Tucson Unified School District is working on reducing its carbon footprint by installing solar panels in more than 40 of its schools.

The project, anticipated to wrap up construction in about 18 months, could be the largest of its kind in the country, said Cara Rene, director of communications at TUSD.

Cara Rene, director of communications at Tucson Unified School District.

"Soleng Tom Elementary School (is) the second one of our elementary schools to have the solar structures built ... It is the start of a really extensive solar project for TUSD," Rene said for Friday's broadcast of Arizona Week. "We are able to be a leader in the nation for school districts in putting this many solar panels on our schools."

The district anticipates saving $11 million in 20 years, with approximately $17,000 the first year, she explained. But most important, she said, it will create carbon footprint reduction.
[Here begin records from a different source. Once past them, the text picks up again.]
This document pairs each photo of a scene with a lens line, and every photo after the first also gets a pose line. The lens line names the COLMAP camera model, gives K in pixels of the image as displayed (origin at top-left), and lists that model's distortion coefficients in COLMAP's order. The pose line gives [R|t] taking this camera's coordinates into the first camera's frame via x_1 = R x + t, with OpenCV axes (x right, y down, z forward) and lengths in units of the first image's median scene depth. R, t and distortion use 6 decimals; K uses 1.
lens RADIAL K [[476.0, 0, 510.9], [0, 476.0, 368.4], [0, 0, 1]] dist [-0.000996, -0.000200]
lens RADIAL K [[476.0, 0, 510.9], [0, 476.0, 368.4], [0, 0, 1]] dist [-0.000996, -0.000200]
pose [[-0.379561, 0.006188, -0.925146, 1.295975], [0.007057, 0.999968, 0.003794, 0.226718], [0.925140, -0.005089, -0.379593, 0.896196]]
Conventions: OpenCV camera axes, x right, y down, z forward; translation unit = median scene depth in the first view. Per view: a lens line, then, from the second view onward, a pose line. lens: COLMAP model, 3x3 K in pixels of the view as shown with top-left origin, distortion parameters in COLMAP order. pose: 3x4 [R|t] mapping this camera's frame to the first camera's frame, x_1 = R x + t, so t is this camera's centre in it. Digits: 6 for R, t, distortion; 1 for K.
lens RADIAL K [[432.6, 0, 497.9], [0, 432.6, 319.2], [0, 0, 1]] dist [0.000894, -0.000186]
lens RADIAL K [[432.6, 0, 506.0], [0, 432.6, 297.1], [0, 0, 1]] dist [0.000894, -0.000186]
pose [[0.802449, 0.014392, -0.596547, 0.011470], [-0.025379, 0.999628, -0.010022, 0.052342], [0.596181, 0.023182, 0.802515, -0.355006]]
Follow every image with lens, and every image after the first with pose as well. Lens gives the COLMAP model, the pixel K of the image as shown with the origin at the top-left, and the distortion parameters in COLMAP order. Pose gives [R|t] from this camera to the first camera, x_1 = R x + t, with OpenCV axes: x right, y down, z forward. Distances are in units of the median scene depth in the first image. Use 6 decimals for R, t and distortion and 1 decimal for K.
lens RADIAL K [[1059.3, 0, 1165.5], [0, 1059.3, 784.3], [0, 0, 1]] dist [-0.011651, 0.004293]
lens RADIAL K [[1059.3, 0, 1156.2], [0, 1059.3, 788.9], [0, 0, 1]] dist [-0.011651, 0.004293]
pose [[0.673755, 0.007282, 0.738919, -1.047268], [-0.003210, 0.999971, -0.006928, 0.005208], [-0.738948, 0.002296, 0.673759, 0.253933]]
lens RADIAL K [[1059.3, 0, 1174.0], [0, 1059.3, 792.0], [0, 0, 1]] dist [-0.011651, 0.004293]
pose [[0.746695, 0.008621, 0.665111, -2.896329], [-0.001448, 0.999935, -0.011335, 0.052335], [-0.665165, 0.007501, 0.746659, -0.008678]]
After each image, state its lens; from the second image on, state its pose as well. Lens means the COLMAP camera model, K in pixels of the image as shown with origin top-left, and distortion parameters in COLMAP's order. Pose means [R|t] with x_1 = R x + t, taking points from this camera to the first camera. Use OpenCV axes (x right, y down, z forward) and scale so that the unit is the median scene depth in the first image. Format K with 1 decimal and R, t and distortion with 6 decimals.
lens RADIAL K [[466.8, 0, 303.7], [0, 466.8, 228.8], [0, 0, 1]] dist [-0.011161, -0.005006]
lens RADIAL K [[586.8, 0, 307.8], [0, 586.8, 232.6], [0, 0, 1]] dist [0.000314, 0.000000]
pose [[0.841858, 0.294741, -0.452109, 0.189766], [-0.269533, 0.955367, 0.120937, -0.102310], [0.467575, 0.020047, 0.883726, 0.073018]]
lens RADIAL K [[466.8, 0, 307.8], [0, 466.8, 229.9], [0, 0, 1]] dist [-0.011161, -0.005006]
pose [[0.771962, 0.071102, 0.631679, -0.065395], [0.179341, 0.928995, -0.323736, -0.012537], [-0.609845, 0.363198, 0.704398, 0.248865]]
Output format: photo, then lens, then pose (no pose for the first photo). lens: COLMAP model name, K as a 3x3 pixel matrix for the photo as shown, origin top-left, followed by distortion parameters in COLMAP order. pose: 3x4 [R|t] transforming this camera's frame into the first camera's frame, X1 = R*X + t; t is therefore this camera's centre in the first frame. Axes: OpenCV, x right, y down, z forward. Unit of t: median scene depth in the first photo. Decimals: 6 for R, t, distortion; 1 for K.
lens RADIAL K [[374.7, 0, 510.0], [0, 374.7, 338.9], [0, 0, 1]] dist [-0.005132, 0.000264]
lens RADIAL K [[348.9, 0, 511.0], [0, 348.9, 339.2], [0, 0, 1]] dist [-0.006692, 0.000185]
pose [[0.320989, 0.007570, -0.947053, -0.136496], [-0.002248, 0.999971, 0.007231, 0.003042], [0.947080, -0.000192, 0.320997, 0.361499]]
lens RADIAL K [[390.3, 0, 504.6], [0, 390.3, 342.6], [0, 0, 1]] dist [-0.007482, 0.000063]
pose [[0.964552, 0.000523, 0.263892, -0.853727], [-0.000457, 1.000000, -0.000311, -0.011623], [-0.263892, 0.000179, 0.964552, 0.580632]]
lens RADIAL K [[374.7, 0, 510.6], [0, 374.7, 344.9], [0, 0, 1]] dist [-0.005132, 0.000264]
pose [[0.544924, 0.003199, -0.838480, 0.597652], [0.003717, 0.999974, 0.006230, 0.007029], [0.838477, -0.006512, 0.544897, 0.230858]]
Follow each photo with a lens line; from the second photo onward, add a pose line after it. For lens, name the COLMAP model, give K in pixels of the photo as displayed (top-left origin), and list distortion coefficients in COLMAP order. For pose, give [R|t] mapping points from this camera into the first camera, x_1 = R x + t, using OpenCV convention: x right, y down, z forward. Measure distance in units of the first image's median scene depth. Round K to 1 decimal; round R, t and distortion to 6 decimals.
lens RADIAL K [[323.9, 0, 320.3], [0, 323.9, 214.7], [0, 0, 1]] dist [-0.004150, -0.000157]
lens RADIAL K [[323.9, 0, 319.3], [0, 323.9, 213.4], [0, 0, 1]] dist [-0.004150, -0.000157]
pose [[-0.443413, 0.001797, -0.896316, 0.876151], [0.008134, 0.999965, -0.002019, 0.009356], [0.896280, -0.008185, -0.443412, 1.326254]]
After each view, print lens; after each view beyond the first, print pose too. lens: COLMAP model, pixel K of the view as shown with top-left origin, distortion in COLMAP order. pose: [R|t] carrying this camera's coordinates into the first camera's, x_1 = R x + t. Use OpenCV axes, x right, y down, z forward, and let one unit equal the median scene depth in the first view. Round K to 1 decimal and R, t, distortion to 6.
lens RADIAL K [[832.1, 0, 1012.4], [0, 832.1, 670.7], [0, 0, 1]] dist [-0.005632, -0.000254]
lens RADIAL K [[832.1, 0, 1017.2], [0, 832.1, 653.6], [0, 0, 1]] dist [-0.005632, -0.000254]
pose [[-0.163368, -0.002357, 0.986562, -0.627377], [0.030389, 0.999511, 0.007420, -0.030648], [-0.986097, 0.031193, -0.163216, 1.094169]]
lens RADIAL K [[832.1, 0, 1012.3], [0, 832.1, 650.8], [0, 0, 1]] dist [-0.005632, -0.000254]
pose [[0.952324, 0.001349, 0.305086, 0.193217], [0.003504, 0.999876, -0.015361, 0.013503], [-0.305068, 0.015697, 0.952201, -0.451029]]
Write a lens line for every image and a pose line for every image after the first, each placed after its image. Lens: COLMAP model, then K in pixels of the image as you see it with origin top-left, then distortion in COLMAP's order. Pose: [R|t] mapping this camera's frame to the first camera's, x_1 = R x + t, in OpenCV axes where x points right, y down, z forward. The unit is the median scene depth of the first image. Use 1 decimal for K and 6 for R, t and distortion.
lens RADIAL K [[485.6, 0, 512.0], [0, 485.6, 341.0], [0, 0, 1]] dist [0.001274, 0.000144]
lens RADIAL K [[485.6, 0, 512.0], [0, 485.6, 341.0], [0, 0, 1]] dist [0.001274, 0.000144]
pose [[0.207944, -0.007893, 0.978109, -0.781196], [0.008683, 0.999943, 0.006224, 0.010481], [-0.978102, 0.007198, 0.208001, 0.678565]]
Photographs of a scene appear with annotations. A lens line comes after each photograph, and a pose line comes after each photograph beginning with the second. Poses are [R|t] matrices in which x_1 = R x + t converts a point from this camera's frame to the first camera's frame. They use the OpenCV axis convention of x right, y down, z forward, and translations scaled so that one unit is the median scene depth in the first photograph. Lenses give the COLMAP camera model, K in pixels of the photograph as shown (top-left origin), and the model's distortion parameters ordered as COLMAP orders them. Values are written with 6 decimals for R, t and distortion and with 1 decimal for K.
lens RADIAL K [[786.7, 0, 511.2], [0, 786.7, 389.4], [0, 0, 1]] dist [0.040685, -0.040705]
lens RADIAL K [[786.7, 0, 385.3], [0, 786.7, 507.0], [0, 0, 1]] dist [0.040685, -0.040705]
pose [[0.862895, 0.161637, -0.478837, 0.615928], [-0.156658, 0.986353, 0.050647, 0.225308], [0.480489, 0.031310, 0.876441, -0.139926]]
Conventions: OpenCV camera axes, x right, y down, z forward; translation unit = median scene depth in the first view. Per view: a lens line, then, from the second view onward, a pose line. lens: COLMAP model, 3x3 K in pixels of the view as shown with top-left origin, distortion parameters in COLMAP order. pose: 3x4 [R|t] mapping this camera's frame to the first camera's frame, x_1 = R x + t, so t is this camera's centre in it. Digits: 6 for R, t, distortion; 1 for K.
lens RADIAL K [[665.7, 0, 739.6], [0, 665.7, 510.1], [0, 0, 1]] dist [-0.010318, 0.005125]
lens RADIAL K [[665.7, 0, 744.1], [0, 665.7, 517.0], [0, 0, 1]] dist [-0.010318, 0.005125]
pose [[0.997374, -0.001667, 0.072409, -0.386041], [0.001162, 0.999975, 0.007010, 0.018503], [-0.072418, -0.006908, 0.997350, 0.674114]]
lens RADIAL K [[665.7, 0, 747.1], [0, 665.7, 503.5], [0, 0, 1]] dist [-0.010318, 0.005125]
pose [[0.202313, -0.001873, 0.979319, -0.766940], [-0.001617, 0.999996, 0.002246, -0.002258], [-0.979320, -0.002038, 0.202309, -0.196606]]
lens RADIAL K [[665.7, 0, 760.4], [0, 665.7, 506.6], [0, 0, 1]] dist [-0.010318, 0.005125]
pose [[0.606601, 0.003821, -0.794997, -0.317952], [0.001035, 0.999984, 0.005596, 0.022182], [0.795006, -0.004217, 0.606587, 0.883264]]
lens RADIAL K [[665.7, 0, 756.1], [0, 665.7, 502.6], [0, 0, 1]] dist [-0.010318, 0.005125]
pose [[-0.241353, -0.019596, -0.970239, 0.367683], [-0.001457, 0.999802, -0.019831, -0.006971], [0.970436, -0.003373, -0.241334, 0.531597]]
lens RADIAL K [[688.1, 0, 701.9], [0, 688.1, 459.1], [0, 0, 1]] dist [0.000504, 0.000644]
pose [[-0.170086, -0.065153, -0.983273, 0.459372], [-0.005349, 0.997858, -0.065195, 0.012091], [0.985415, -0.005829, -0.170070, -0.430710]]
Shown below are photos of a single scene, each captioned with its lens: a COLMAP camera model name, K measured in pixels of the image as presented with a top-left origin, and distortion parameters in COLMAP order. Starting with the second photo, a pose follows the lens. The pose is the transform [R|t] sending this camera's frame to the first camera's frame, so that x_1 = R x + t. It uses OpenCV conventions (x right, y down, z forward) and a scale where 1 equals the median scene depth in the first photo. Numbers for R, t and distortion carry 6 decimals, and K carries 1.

TUSD estimates that the solar energy will keep 19,000 tons of carbon dioxide emission and 23.5 tons of nitrous oxide out of the atmosphere in the first year.

Another positive is that no money is coming from the district's pocket for the structures' construction and maintenance, Rene said.

"It is a win-win for the district because the district did not have to put any money up front," she said. "Basically (the Constellation Co.) ... is installing them. We are buying the energy from natural power and energy, so we are going to see savings in that we don't own them, so we don't have to do the maintenance on (the panels)."

TUSD has been coping with recent budget cuts, which hit classrooms and administrative entities. Rene said savings that the district will see with the solar panels could go into classrooms.

"The idea is to get money in the classroom always, so when we look at savings ... the idea is that lots of other things are going on in the district right now for efficiency ... so there are multiple things happening right now to be able to get more money for the classroom," she said.

The district also plans to incorporate the panels into its curriculum, "with the goal of encouraging students to pursue careers in science, technology, engineering and math," a news release from TUSD said.

In total, about 38,000 solar panels will be up throughout TUSD, a scale that, Rene said, has not been seen in any other school district in the country.

"With 40-plus schools, it just hasn't happened," she said. "We are happy we are leading the way. People are excited that we have taken this step. We have told the community that we were trying to really find opportunities to be more cost effective and cost efficient, and this is a huge way to be able to do that. Clearly solar energy in a place like Tucson ... just makes good sense."

Crew installing solar panels at Tucson's Soleng Tom Elementary School in April 2014.